Emma Gonzalez: Sound of Silence

This blog was originally published on Forbes as Emma Gonzalez: Sound Of Silence on Wednesday, March 26, 2018.

For the second time in a little over a month, Emma Gonzalez gave a speech that immediately went viral. The first was for what she said in her tearful eulogy for the victims of the Valentine’s Day mass shooting at the Marjory Stoneman Douglas High School where she is a senior; the second for what she didn’t say in her speech at the March for Our Lives gun control rally in Washington D.C, on Saturday.

In the middle of her speech, she stopped speaking for what seemed like an eternity, tears streaming down her face. When she resumed, she told the audience that she was demonstrating the length of time it took for the gunman to kill 17 people.

In just one day, the speech ran up nearly half a million views on YouTube, was excerpted on all the news broadcasts, and made the front pages of all the major publications, all of them lauding her dramatic silence. In The Washington Post, chief theater critic Peter Marks even saw a parallel with Hamlet’s final words, “The rest is silence.”

Silence is a powerful technique to convey emotion. Playwright Harold Pinter’s dramas are noted for large gaps in the dialogue, actors create pregnant pauses, and musicians value the rest beat, the unplayed note.

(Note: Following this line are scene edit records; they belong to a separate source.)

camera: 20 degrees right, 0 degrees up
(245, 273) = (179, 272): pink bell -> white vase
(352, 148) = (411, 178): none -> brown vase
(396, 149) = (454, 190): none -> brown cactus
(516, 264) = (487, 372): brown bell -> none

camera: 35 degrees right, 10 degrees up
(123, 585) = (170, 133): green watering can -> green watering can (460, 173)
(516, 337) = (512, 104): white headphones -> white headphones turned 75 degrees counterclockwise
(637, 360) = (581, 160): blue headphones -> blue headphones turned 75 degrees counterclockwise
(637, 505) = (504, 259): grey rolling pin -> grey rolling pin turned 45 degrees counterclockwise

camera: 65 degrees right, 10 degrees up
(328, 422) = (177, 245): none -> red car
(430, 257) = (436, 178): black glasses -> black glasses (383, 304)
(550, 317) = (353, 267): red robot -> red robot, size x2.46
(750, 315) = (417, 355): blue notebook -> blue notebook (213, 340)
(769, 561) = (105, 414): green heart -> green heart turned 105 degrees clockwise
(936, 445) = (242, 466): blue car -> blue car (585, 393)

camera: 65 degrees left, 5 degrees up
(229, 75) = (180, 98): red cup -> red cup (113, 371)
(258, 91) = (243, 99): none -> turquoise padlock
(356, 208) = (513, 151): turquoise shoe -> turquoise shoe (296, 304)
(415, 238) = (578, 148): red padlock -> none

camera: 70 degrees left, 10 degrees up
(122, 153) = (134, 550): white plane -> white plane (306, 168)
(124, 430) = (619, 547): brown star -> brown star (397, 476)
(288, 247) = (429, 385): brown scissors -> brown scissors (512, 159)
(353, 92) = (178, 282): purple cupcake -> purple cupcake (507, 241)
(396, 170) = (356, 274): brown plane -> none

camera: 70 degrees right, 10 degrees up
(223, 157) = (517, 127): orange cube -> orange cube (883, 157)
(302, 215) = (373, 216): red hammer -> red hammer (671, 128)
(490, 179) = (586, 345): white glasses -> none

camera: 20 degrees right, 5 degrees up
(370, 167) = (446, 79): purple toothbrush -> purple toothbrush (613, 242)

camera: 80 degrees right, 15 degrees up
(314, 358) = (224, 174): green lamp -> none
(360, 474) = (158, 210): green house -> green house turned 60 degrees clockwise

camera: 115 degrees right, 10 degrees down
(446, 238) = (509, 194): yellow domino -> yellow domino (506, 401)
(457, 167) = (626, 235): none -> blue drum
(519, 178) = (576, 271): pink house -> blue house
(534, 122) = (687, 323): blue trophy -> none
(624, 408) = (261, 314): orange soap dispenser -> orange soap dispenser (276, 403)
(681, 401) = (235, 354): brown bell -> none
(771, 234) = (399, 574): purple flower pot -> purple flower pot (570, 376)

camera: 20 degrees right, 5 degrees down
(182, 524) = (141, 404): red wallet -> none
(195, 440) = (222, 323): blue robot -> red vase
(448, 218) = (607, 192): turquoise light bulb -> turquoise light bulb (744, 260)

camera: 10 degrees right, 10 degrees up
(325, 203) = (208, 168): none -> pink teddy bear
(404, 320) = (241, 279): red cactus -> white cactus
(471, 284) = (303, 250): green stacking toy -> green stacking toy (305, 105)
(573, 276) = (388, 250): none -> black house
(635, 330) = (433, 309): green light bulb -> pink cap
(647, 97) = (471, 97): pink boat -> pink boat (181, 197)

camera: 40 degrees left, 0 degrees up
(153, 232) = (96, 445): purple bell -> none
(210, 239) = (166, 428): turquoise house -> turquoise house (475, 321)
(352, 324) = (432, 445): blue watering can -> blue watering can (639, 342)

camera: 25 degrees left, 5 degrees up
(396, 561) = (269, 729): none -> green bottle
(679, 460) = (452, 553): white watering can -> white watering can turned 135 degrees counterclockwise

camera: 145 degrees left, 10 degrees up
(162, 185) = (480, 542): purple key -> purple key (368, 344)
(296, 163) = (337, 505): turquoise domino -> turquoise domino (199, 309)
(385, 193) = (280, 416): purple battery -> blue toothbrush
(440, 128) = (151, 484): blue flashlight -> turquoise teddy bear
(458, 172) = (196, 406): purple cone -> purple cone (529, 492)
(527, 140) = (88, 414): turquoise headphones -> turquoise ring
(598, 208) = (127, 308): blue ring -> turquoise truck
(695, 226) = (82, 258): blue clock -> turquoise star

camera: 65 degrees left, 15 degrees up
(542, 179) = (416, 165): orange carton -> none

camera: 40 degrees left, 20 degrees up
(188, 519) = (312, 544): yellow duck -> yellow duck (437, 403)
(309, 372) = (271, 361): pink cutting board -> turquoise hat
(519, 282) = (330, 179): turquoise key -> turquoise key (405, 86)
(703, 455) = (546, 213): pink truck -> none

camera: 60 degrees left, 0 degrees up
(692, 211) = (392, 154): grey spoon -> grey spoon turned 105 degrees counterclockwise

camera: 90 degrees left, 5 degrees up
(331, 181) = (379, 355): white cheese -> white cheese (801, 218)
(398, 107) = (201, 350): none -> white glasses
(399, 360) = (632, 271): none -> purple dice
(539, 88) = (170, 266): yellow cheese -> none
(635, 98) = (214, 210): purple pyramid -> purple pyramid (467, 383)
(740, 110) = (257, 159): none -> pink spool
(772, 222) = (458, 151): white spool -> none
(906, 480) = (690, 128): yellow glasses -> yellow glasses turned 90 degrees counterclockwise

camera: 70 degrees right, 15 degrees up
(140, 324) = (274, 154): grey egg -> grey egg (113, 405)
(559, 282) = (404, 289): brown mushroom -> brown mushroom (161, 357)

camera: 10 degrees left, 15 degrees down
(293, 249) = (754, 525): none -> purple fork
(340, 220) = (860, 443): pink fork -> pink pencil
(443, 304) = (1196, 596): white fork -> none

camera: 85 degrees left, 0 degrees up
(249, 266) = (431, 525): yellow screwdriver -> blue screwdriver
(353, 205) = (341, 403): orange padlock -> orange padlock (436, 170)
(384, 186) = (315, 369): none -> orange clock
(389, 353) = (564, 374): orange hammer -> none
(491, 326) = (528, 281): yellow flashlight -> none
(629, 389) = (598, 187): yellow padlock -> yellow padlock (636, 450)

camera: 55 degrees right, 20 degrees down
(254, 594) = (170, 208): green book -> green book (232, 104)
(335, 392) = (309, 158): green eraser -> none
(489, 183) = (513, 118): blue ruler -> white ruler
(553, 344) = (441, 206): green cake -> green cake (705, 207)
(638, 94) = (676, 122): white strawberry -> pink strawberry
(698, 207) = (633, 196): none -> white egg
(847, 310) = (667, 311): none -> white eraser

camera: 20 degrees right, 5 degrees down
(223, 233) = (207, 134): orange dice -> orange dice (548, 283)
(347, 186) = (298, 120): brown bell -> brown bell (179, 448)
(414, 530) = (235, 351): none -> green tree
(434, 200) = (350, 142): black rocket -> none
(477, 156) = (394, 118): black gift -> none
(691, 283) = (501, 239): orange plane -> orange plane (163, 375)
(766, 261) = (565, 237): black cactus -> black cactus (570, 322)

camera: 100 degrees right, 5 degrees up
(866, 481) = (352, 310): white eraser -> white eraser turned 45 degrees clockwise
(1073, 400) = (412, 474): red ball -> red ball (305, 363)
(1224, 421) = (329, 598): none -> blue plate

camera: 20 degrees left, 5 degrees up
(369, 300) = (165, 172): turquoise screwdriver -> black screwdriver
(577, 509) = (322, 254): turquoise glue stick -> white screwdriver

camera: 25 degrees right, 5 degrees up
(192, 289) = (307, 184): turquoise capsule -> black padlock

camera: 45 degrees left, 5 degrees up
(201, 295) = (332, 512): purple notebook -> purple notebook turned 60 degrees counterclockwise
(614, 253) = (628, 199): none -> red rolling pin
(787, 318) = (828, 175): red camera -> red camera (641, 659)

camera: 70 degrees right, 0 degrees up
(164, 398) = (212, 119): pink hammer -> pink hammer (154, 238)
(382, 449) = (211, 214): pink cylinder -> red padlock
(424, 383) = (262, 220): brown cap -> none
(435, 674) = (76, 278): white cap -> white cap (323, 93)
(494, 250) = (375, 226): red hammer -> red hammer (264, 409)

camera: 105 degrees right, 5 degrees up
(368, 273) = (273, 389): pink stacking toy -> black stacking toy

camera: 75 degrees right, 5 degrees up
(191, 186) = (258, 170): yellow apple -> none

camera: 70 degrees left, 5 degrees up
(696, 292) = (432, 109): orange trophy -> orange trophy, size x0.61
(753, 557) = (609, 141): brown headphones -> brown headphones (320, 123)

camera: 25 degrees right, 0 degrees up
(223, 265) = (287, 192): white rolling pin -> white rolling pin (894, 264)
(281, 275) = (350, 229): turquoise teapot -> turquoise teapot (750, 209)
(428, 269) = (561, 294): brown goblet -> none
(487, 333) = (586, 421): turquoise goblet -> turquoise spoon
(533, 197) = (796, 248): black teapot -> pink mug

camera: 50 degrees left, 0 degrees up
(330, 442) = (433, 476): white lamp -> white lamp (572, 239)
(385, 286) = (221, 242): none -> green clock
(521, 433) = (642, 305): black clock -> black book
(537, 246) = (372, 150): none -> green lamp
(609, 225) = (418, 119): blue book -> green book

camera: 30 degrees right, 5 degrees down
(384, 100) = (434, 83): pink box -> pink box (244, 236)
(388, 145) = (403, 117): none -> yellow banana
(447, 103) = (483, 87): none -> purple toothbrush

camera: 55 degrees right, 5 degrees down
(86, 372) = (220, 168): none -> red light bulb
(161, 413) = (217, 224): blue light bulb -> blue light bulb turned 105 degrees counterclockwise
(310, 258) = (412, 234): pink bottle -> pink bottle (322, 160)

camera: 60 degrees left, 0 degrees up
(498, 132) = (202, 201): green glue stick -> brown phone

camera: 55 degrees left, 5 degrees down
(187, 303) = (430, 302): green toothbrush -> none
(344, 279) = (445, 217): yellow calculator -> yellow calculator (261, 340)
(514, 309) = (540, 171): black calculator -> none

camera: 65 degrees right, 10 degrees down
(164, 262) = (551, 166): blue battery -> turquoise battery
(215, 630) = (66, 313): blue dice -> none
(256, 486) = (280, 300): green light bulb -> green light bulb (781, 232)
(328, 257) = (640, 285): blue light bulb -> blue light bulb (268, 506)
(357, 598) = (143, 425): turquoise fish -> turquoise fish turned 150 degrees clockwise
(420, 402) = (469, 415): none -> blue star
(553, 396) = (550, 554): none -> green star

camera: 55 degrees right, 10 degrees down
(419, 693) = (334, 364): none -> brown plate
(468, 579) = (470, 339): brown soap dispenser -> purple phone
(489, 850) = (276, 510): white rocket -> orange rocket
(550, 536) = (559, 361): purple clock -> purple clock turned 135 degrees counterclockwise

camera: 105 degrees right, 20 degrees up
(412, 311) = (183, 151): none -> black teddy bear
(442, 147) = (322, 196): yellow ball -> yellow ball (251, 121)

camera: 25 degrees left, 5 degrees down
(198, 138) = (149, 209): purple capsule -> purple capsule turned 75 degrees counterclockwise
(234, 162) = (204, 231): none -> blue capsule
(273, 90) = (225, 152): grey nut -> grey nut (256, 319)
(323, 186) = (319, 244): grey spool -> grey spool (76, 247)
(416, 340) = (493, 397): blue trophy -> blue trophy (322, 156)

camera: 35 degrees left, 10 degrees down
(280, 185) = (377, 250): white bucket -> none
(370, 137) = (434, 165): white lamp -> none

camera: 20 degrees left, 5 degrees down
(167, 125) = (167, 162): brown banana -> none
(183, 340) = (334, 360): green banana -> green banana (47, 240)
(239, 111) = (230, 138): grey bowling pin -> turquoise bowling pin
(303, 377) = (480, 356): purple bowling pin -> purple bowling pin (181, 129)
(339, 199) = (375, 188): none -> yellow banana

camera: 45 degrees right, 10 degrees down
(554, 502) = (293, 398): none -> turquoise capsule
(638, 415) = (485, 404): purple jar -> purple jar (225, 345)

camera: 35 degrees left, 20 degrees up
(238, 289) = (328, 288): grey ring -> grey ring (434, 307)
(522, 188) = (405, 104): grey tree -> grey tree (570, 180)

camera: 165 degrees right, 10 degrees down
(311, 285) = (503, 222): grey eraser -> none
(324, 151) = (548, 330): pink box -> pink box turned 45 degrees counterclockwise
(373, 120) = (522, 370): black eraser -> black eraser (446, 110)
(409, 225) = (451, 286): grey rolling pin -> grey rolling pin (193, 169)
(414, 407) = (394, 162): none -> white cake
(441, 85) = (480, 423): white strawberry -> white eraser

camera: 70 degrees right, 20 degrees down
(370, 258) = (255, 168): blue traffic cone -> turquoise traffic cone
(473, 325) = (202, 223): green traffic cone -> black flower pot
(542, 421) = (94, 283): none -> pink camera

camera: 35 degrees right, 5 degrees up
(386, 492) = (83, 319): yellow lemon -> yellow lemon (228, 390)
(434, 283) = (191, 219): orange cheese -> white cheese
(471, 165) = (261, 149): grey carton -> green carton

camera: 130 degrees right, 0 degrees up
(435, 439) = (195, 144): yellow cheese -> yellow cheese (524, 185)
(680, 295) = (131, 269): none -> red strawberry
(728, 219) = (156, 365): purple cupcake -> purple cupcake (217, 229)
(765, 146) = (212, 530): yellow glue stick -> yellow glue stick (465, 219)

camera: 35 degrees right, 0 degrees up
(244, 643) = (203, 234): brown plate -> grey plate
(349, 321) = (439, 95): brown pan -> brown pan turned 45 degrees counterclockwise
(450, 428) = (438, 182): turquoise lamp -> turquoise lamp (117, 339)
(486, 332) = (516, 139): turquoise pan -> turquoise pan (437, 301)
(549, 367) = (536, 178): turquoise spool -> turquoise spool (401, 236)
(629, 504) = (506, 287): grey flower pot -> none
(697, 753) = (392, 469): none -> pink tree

Dizzy Gillespie, the great jazz trumpeter, once said, “It’s taken me most of my life to know which notes not to play.”

Playwrights, actors, and musicians are professionals who have the training and experience to control their pauses, but Emma Gonzalez is only 18 years old, so when she stood up to face hundreds of thousands of people massed in front of her and millions more watching her on broadcast television, she had to experience a huge surge of adrenaline. Adrenaline makes the heart beat faster and produces time warp. For her then, the eternity was compounded—and yet she held the silence.

To fully appreciate the time warp effect, try stopping in the middle of your next speech or presentation and be silent for just ten seconds. You’re sure to feel your stomach drop.

In my previous post about the March for Our LivesI wrote that her pause lasted six minutes and twenty seconds. I was wrong. Her actual pause was four minutes and twenty six seconds; the entire speech was six minutes and twenty seconds, the length of time the shooter was active.

In empathizing with Emma’s emotional expression, I went into time warp.